Getting lost in a foreign country, with just a map and a smile, adds a little excitement to your day. As a possible solution, we fired up the iPhone and Google Maps to find our way to La Chiusa and discovered the stark reality that cellular coverage is spotty… joyless and with no lasting signal. Let’s go back to asking locals for directions using the car as a conversation magnet.

The “driver” specifically asked the “navigator” not to go into a big city and to avoid traffic at all costs. So naturally we ended up in Montepulciano at its busiest traffic junction and at the busiest time of day! Driving a vintage car in the country is so much more fun than sitting in traffic on an uphill incline, and the reflection of the front end of a tour bus right on its bumper in the rear view mirror put an interesting spin on the day. va bene (so be it)!
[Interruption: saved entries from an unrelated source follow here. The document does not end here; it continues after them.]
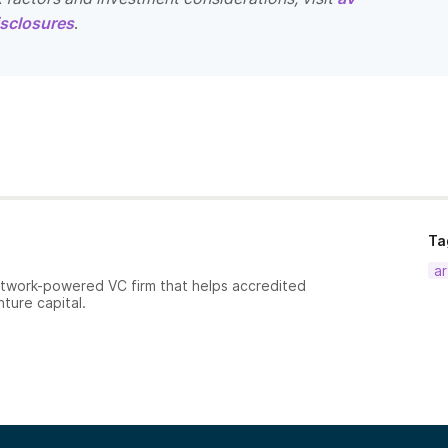
sclosures
.
Ta
ar
etwork-powered VC firm that helps accredited
nture capital.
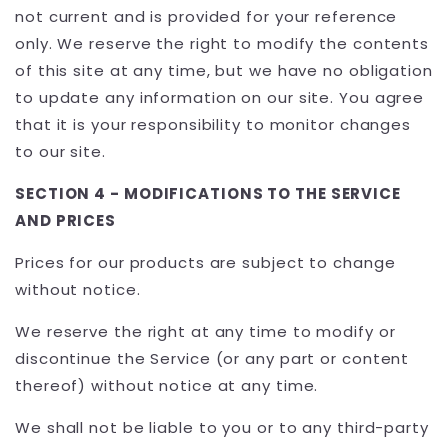
not current and is provided for your reference
only. We reserve the right to modify the contents
of this site at any time, but we have no obligation
to update any information on our site. You agree
that it is your responsibility to monitor changes
to our site.
SECTION 4 - MODIFICATIONS TO THE SERVICE
AND PRICES
Prices for our products are subject to change
without notice.
We reserve the right at any time to modify or
discontinue the Service (or any part or content
thereof) without notice at any time.
We shall not be liable to you or to any third-party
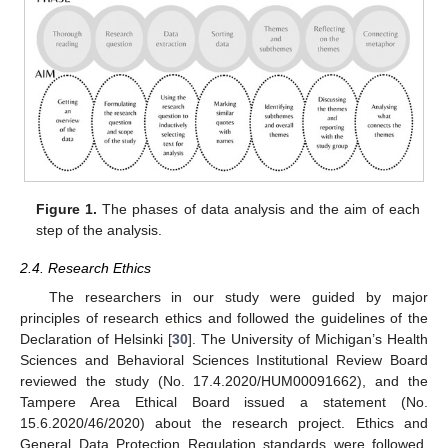
Figure 1.
The phases of data analysis and the aim of each
step of the analysis.
2.4. Research Ethics
The researchers in our study were guided by major
principles of research ethics and followed the guidelines of the
Declaration of Helsinki [
30
]. The University of Michigan’s Health
Sciences and Behavioral Sciences Institutional Review Board
reviewed the study (No. 17.4.2020/HUM00091662), and the
Tampere Area Ethical Board issued a statement (No.
15.6.2020/46/2020) about the research project. Ethics and
General Data Protection Regulation standards were followed,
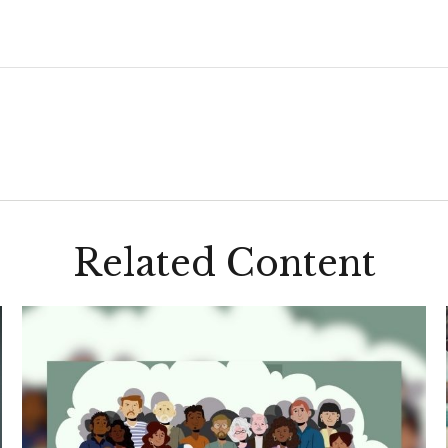
Related Content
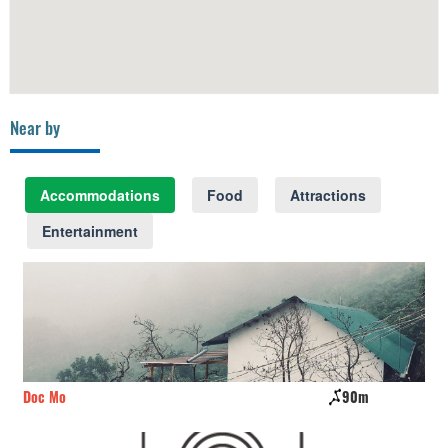
Near by
Accommodations
Food
Attractions
Entertainment
90m
Sepia Villa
Bucket List Item #2 – Return to La Chiusa in Style

We have all heard the expression “third time lucky” and so it was in La Chiusa.

We arrive at La Chiusa at the end of the afternoon, park the Alfa and look for a glass of wine to celebrate the survival of this part of the adventure. We enjoyed a spacious room, with a fabulous view and a deep soaking tub! We then proceeded to have a gourmet Tuscan meal prepared by Dania and hosted by Umberto.

Our gracious hosts helped us celebrate our wedding anniversary by making a “special” cake for dessert. Together with fine drinks after dinner and singing Italian songs until late at night… we really had a unique celebration.

Owners Dania Masotti and Umberto Lucherini represent the essence of Italian warmth and hospitality.

After all, what’s the rush… get inspired.